Our study followed rigorous methods, conducted extensive searches, duplicate and independent screening, and data extraction, and assessed the certainty of evidence based on a structured framework. In addition, we conducted sensitivity analyses to determine the stability of the results. The greatest advantage is the comprehensiveness of the study results, which may have some clinical significance in preventing the occurrence of anticoagulant-associated ICH.

Limitations and Challenges

Because most of the studies included in this review were retrospective, classification and recall bias may lead to potential limitations. In addition, potential limitations of the included studies related to the inconsistency and variability across eligibility criteria in the original studies and variability in study design, study type, sample size, and definitions of the risk factors. Therefore, more rigorous, large-scale studies are needed to confirm our findings, and further analysis is necessary to provide a more reliable basis for clinical work.

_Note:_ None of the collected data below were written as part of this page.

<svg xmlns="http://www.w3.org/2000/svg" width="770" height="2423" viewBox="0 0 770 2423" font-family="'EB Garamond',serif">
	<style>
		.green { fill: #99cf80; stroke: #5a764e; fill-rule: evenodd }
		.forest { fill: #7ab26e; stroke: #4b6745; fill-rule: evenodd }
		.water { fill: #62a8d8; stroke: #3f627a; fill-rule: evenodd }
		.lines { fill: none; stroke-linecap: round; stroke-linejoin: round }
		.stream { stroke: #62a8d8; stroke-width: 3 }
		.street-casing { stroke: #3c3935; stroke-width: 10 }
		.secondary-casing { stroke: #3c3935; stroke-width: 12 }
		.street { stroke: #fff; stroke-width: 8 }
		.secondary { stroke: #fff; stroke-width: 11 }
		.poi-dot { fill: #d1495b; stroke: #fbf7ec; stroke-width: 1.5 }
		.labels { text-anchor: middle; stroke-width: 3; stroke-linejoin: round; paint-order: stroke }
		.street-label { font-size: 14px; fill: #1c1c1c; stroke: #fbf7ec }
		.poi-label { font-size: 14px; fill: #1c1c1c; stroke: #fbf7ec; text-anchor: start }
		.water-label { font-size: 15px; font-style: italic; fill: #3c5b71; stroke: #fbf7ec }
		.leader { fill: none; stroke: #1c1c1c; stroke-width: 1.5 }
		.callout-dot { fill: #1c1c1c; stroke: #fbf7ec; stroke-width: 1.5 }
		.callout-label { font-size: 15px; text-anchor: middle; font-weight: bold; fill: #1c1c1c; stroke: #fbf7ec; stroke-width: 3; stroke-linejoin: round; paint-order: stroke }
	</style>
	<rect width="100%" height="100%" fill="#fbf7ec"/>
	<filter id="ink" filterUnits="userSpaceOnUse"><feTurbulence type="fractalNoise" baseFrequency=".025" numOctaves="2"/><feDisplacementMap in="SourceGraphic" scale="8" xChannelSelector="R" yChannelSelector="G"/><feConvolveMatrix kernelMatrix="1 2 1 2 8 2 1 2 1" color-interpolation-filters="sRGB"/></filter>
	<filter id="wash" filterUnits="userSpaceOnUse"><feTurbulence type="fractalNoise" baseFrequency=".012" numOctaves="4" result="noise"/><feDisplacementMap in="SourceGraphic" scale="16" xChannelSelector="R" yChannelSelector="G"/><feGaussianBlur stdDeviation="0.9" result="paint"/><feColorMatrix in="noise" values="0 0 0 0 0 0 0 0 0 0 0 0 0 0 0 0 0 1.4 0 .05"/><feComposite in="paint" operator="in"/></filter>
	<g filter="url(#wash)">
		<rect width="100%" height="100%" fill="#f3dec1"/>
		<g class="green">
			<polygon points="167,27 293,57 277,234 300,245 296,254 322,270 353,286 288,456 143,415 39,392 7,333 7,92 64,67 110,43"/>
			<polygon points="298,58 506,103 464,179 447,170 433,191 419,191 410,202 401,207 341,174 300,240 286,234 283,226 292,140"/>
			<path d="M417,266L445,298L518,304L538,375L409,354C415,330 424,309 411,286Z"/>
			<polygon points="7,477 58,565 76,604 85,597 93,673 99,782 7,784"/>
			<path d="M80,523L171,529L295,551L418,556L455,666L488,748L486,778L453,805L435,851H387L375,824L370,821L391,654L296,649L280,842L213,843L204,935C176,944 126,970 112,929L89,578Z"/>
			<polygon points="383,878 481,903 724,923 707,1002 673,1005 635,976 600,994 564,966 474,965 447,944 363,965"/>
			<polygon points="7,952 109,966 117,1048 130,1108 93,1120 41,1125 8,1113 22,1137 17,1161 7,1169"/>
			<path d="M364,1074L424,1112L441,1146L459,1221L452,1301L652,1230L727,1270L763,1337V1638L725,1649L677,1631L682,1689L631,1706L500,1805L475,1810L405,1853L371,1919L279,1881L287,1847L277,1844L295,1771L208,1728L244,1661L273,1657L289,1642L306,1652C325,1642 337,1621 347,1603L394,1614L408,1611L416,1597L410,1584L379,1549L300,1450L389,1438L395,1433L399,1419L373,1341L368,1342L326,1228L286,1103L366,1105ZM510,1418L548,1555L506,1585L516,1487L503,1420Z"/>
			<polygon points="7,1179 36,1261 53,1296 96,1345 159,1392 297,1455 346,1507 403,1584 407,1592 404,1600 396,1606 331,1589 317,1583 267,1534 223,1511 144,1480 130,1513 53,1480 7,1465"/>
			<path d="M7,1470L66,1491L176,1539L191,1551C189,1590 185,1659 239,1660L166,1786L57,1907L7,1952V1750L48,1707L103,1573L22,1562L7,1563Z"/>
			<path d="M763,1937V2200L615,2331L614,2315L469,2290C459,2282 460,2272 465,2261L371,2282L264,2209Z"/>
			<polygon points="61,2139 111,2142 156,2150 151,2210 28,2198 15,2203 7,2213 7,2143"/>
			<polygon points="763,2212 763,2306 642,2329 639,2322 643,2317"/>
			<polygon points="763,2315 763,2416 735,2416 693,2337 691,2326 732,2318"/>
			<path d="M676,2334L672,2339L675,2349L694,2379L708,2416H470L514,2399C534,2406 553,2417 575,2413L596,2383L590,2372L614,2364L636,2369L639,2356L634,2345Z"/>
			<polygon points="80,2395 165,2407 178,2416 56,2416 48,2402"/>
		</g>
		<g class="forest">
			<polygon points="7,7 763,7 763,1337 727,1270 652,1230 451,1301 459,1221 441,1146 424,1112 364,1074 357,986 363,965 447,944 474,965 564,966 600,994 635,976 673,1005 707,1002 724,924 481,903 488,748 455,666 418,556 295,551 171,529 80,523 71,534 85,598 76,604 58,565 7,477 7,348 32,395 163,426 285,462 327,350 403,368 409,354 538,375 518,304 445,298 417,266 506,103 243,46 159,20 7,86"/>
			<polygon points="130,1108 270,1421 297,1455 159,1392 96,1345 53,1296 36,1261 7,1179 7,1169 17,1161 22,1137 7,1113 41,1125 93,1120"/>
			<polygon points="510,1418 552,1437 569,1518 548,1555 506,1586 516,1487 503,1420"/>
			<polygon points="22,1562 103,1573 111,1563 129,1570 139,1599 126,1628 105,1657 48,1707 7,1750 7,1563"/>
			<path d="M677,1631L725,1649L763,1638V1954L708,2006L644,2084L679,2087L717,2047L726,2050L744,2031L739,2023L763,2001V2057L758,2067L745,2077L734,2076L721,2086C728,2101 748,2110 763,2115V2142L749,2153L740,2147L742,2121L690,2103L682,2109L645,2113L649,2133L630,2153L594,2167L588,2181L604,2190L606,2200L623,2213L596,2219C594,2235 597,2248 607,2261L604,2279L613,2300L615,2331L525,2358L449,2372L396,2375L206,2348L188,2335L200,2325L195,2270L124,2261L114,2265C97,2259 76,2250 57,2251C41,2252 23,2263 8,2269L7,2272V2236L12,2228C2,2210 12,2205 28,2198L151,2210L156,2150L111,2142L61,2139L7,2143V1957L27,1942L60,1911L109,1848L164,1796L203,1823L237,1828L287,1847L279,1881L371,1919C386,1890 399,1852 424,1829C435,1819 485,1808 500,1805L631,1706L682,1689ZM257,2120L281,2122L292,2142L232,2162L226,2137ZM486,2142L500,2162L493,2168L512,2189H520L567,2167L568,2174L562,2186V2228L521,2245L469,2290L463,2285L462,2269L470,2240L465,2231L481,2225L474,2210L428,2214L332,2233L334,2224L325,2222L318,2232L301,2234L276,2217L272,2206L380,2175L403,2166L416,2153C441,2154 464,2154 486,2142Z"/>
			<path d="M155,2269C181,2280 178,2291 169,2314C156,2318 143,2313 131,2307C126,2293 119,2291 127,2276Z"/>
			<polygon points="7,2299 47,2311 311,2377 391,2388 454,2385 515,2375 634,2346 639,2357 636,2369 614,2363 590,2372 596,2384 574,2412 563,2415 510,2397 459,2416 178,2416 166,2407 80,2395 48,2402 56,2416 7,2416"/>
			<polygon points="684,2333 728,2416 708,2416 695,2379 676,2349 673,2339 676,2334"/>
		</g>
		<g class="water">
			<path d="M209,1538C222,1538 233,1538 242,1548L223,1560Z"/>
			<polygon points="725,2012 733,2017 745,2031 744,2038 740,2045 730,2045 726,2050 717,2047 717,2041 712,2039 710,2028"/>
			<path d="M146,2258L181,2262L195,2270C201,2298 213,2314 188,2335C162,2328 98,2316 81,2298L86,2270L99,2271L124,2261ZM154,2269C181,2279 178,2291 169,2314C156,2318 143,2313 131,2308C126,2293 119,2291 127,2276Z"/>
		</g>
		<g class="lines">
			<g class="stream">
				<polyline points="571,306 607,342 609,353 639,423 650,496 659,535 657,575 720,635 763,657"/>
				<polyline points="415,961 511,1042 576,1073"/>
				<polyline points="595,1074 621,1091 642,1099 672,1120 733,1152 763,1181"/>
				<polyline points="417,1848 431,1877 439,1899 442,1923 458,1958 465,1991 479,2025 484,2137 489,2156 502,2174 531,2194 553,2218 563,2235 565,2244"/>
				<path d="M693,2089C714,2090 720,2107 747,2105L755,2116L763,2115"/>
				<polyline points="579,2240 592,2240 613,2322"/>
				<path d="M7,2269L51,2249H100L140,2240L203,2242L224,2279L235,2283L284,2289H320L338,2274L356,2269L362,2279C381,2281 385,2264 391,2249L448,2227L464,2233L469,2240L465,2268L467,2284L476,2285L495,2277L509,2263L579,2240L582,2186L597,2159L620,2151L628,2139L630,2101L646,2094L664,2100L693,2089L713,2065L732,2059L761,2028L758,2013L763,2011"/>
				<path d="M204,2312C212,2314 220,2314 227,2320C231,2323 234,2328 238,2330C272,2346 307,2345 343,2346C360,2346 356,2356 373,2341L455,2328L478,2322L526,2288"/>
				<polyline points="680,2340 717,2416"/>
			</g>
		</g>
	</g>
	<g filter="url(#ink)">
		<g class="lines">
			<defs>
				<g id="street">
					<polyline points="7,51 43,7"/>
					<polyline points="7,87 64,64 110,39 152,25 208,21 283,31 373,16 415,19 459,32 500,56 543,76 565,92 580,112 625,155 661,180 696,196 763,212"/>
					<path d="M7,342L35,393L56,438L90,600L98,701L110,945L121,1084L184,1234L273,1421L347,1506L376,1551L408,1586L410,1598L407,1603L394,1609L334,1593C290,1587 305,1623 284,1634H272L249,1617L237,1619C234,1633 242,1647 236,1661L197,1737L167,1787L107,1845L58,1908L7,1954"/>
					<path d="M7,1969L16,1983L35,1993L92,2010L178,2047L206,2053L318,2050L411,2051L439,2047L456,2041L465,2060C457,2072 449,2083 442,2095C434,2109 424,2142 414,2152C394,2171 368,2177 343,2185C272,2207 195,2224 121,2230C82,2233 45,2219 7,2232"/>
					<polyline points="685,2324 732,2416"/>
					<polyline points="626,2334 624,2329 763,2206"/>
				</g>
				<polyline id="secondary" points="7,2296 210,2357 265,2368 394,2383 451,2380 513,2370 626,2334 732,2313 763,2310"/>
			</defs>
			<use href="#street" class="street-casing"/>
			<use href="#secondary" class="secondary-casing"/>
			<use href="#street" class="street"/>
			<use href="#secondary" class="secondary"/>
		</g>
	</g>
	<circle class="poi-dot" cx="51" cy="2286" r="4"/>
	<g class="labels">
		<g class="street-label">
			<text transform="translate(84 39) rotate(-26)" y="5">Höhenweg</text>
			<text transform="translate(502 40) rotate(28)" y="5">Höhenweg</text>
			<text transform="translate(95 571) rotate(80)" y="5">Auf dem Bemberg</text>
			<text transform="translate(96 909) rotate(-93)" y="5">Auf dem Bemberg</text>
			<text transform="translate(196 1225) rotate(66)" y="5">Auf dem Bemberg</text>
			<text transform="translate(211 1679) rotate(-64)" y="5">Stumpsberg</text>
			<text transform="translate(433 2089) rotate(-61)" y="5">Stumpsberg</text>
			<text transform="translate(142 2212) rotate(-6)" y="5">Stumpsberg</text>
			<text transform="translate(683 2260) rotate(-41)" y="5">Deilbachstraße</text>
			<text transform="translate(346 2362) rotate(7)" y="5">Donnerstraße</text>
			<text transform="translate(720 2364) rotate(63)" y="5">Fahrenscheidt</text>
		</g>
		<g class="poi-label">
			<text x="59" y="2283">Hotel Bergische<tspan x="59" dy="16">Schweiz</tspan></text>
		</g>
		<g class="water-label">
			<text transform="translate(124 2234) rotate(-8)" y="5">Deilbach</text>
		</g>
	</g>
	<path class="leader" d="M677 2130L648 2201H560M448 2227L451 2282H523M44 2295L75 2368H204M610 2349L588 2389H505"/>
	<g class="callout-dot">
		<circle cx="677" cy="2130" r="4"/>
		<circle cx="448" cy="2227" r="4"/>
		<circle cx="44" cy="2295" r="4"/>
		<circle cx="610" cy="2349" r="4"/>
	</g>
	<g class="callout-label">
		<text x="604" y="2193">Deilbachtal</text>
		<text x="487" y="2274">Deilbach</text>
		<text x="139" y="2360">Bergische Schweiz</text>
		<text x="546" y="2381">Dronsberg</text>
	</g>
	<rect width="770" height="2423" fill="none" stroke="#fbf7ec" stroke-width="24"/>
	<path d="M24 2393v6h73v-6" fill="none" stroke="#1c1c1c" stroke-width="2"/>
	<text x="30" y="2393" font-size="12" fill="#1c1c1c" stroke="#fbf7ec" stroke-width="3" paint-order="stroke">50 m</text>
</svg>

Implications for Future Research

Researchers can reevaluate existing models by incorporating additional risk factors to create a more refined clinical prediction model. Considering the small number of studies included in this study, the model’s developers may need to properly consider and further investigate all the risk factors we identified to support adequate model development and improvements for clinical practice.

Conclusions

This systematic review identified all reported risk factors for ICH associated with anticoagulant drugs. Some of these factors are not included in current ICH risk prediction models. Our findings will help inform experts in developing population-based guidelines and accurate, user-friendly RAMs to better guide individual patient prophylactic management.